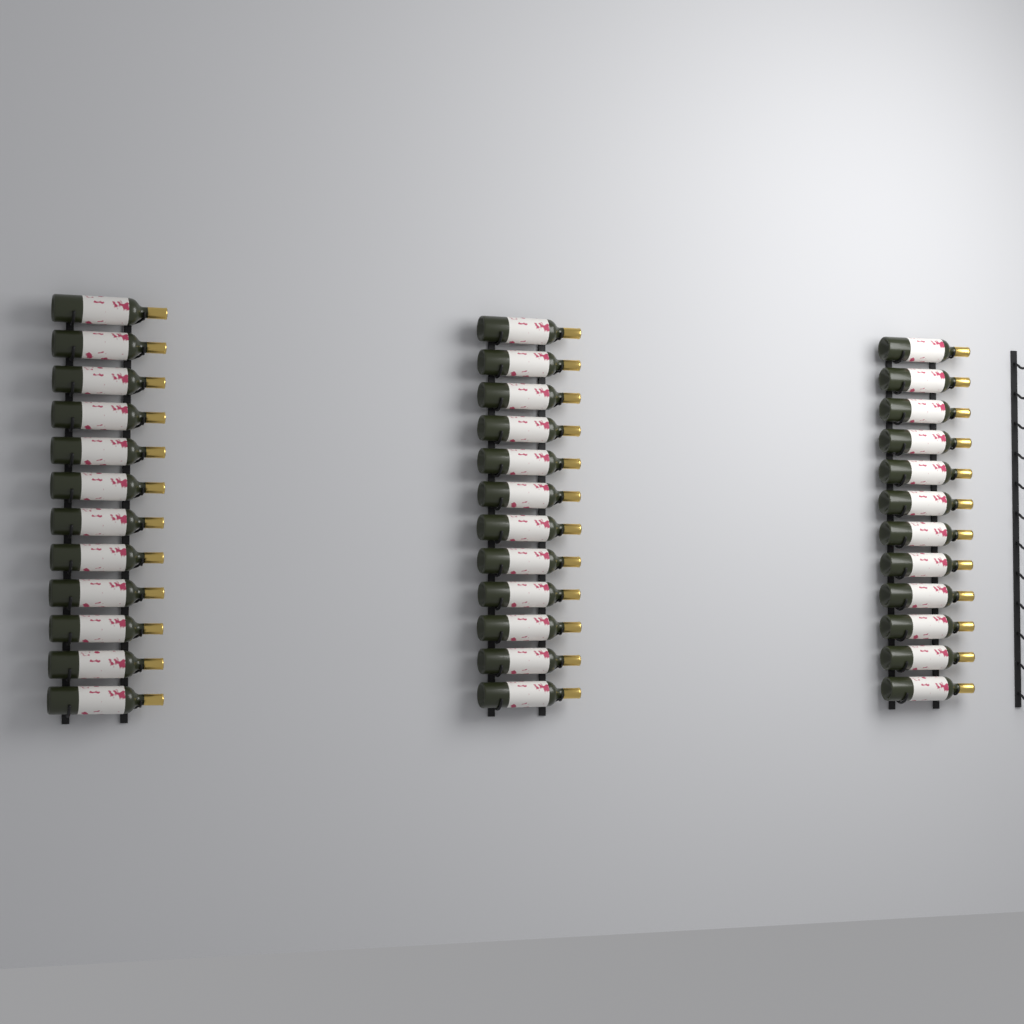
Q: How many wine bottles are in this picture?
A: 36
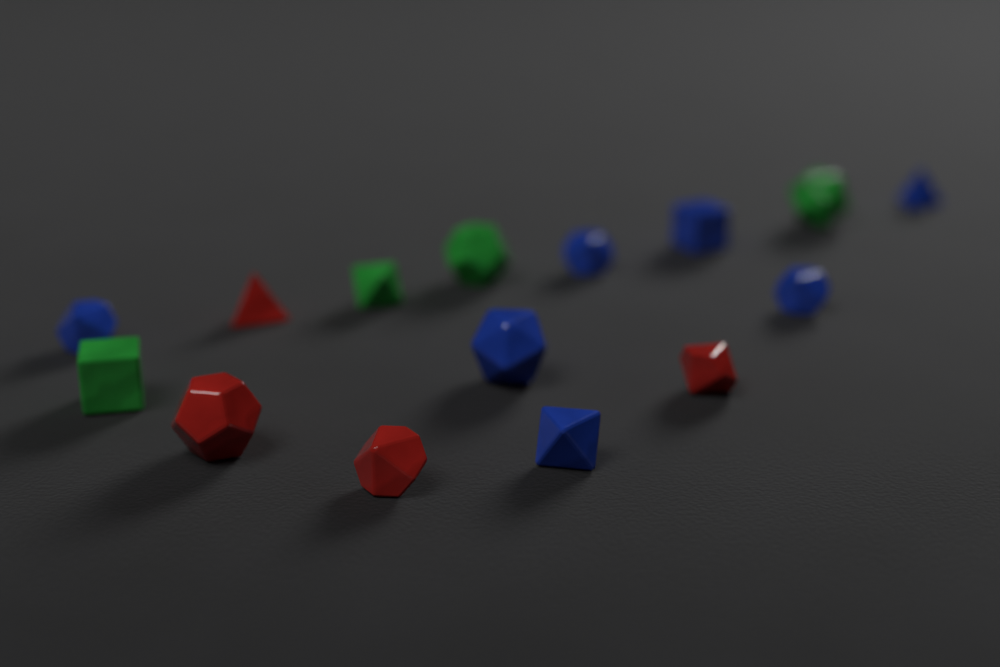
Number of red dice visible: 4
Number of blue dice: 7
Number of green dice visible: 4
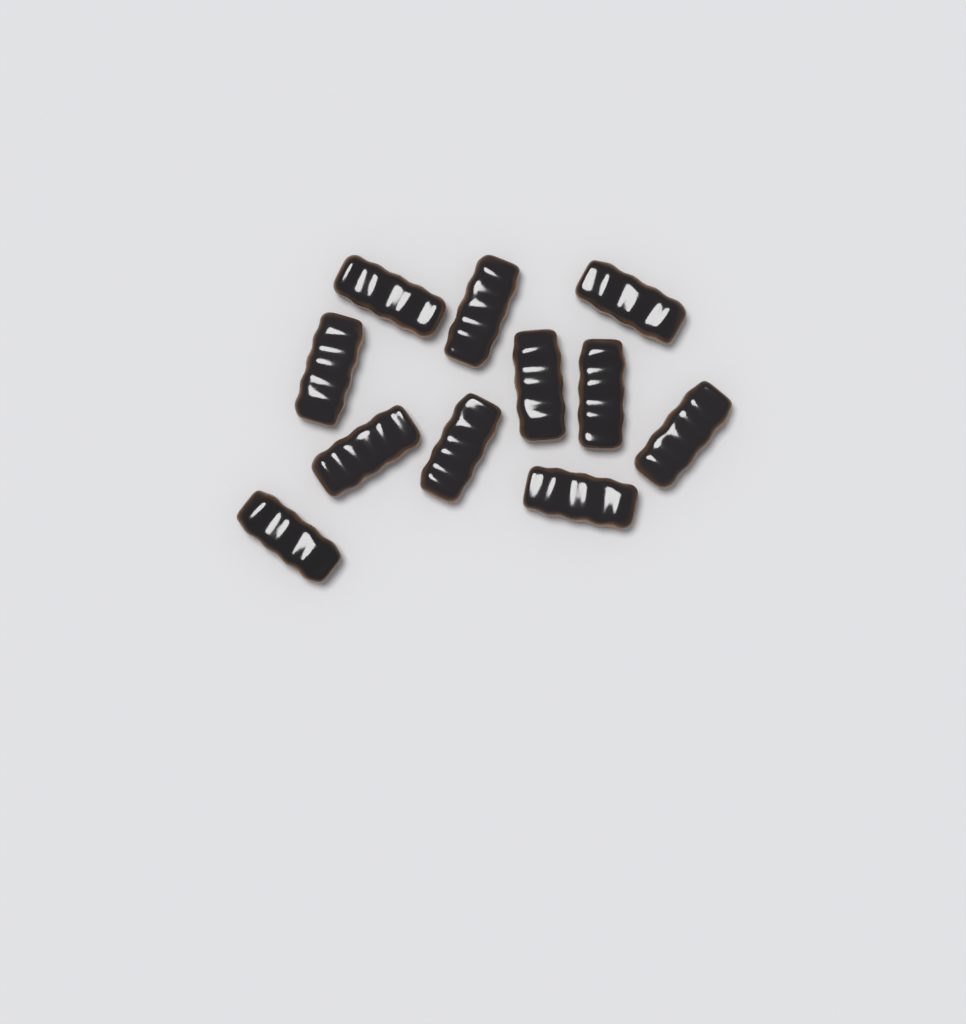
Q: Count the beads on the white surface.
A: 11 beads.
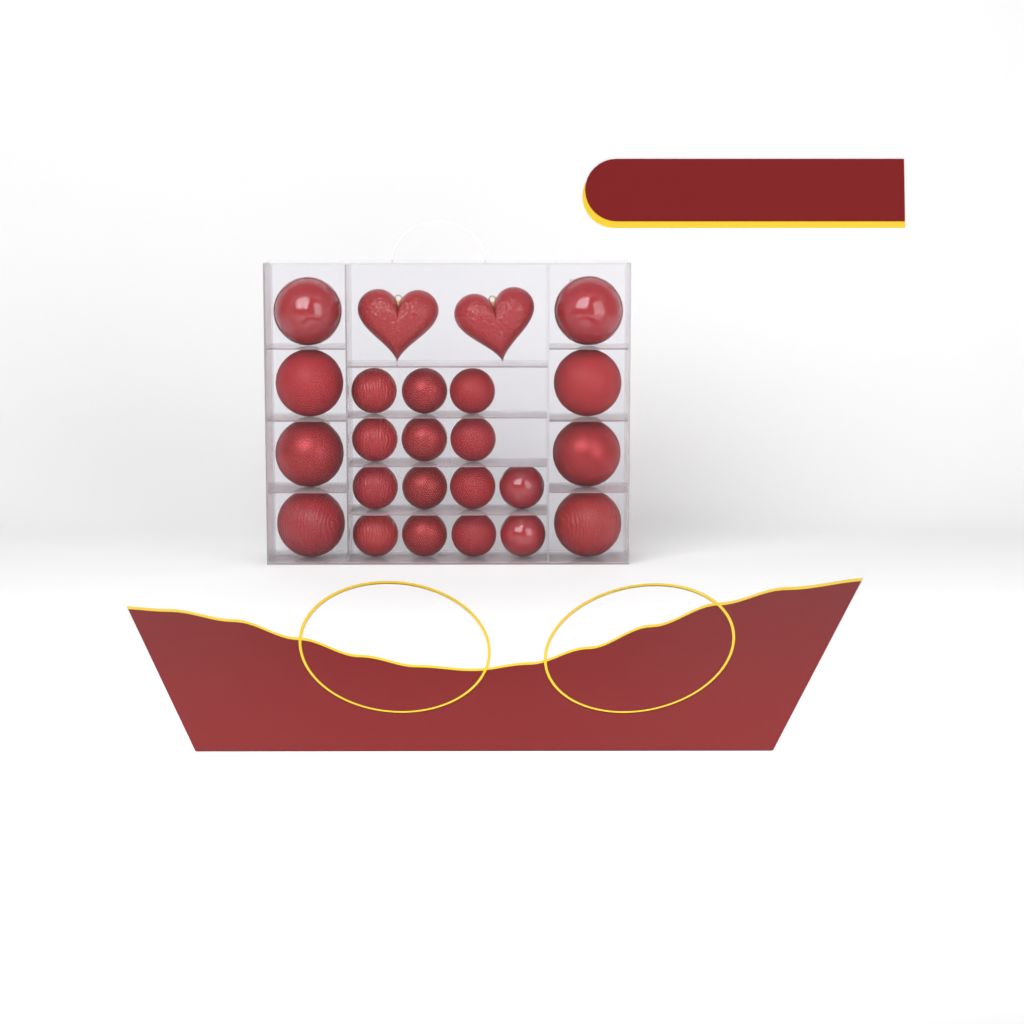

·····

* _Task to complete_
Reproduce the listing above verbatim, from the line that contains "Number of green dice visible: 4" through the end of the listing, inclusive. Omit the pictures.

* _Expected output_
Number of green dice visible: 4
Q: Count the beads on the white surface.
A: 11 beads.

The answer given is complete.